Pengusaha ritel di Indonesia kini dihadapkan pada dilema berat berkaitan dengan penjualan beras terindikasi oplosan. Pemerintah mengeluarkan imbauan agar barang tersebut tetap dijual di ritel tetapi dengan harga yang lebih rendah. Namun, di sisi lain, ada tekanan dari kelompok masyarakat dan ancaman aksi demo yang menuntut agar beras tersebut tidak ditampilkan di rak toko.
Ketua Umum Asosiasi Pengusaha Ritel Indonesia (Aprindo), Solihin, menuturkan bahwa pihaknya kesulitan untuk melanjutkan penjualan beras yang teridentifikasi sebagai oplosan. Ia menegaskan bahwa ritel bukanlah produsen dari beras tersebut. “Kami dihadapkan pada risiko unjuk rasa jika tetap menampilkan barang tersebut,” jelasnya pada Kamis (31/7/2025).
Situasi semakin rumit ketika Aliansi Mahasiswa Anti Mafia Hukum Jawa Barat mengirimkan surat permintaan agar ritel tidak menjual beras oplosan.
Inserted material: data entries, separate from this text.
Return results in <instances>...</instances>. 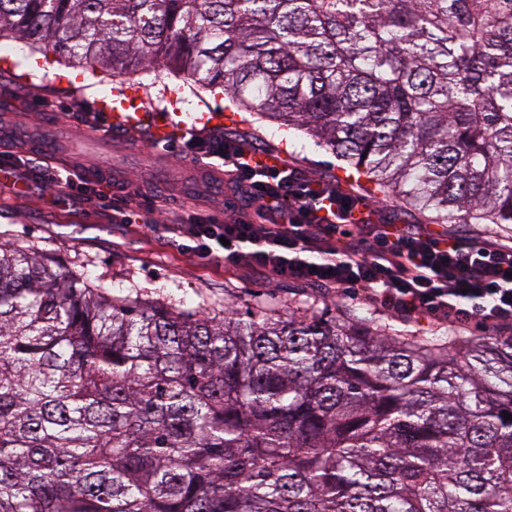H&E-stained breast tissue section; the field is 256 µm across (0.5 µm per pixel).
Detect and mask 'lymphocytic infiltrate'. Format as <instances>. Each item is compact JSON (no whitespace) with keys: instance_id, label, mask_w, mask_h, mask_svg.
Segmentation results:
<instances>
[{"instance_id":"lymphocytic-infiltrate-1","label":"lymphocytic infiltrate","mask_w":512,"mask_h":512,"mask_svg":"<svg viewBox=\"0 0 512 512\" xmlns=\"http://www.w3.org/2000/svg\"><path fill=\"white\" fill-rule=\"evenodd\" d=\"M198 161L219 159L244 216L229 220L194 209L147 220L151 230L205 263L227 262L313 286L358 288L363 298L408 320L456 325L469 319L497 327L512 321V244L488 236L458 239L428 224H391L379 208L288 166L268 167L234 140L189 138ZM25 173L0 164V181L77 194L111 192L89 183L84 166L51 170L29 152Z\"/></svg>"}]
</instances>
Ancaman aksi massa telah muncul, menambah tekanan yang dirasakan oleh pengusaha ritel. “Kalau kami tetap melanjutkan, apa yang harus kami lakukan saat ada protes dari masyarakat?” keluh Solihin.
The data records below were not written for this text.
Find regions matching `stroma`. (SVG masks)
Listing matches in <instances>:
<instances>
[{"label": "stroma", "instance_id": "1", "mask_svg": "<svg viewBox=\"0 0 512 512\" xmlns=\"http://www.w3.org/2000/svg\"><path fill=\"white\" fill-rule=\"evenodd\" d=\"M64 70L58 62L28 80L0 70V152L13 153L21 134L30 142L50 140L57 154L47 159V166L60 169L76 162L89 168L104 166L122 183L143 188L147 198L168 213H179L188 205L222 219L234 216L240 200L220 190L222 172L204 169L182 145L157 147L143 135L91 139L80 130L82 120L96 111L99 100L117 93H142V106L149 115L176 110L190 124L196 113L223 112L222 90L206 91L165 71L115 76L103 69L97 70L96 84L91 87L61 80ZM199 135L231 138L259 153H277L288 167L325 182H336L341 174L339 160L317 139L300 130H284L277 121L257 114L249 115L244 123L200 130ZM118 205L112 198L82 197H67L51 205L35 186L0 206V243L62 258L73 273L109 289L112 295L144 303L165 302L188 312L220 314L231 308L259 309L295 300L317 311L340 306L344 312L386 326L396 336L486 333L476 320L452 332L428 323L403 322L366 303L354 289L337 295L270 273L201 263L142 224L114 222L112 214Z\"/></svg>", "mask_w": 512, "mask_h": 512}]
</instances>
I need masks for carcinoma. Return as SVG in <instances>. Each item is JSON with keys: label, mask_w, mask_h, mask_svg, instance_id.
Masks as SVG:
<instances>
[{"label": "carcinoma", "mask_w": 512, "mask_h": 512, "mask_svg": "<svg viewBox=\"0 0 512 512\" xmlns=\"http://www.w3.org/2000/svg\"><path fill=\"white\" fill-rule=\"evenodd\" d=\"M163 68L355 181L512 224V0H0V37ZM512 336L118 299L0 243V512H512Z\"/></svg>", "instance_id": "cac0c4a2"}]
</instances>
Corporate Affair Director Alfamart menyatakan bahwa pihaknya menerima imbauan dari Satgas Pangan untuk tetap menjual beras tersebut. Namun, protes dari berbagai pihak membuat mereka bingung. “Kami mengharapkan Badan Pangan Nasional dan Satuan Tugas Pangan memberikan ketegasan agar isu ini bisa diselesaikan,” ungkapnya.
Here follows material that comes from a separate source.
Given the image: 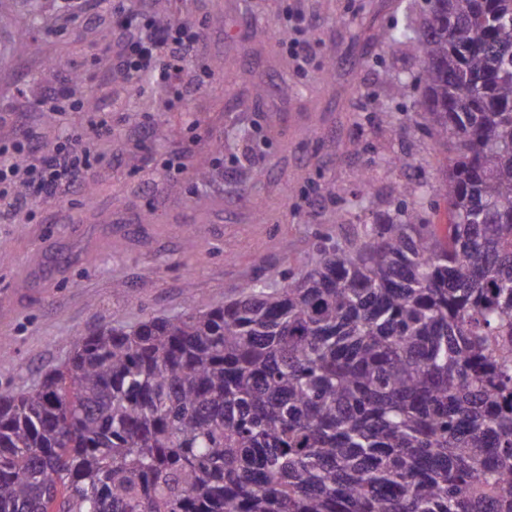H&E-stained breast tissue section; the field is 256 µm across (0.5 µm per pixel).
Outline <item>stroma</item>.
<instances>
[{"mask_svg":"<svg viewBox=\"0 0 512 512\" xmlns=\"http://www.w3.org/2000/svg\"><path fill=\"white\" fill-rule=\"evenodd\" d=\"M153 8L161 21L206 22L199 56L214 68L208 84L167 110L149 81L81 80L74 109L54 114L40 101L104 52L110 11L85 21L71 17L67 0H0V141L29 126L44 146L62 144L92 111L119 123L101 146L107 162L86 176L93 197L72 191L0 224V291L9 293L0 298V393L28 388L64 363L72 337L113 318L177 316L188 292L220 304L244 281L311 268L322 244L356 239L404 185H439L448 168L411 111L419 59L387 44L393 25L419 27L425 0H155ZM288 8L310 20L317 45L303 71L279 45ZM395 76L407 79L404 91ZM150 120L165 123L164 138L145 133ZM401 153L410 170L388 166ZM201 166L209 177L197 175Z\"/></svg>","mask_w":512,"mask_h":512,"instance_id":"1","label":"stroma"}]
</instances>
Ritel modern seperti Alfamart pun telah melakukan penarikan stok beras sejak akhir pekan lalu, mengikuti permintaan dari masyarakat dan penegak hukum. Dalam laporan, Solihin menyampaikan bahwa ritel mengalami pemeriksaan oleh aparat hukum, dan mendapatkan syarat yang harus dipenuhi untuk melanjutkan operasi mereka. “Salah satu contohnya adalah surat dari Kepolisian Jawa Timur yang mencantumkan 13 syarat pemeriksaan,” katanya.
Sementara itu, sejumlah organisasi masyarakat juga memberikan tekanan agar ritel menarik beras dari edaran. Salah satu ormas tertentu telah memberikan imbauan agar beras tersebut ditarik dalam waktu tiga hari. “Jika dalam 3×24 jam beras itu masih beredar, kami akan melakukan aksi massa di depan PT Alfaria Trijaya,” tulis mereka dalam surat yang diterima media.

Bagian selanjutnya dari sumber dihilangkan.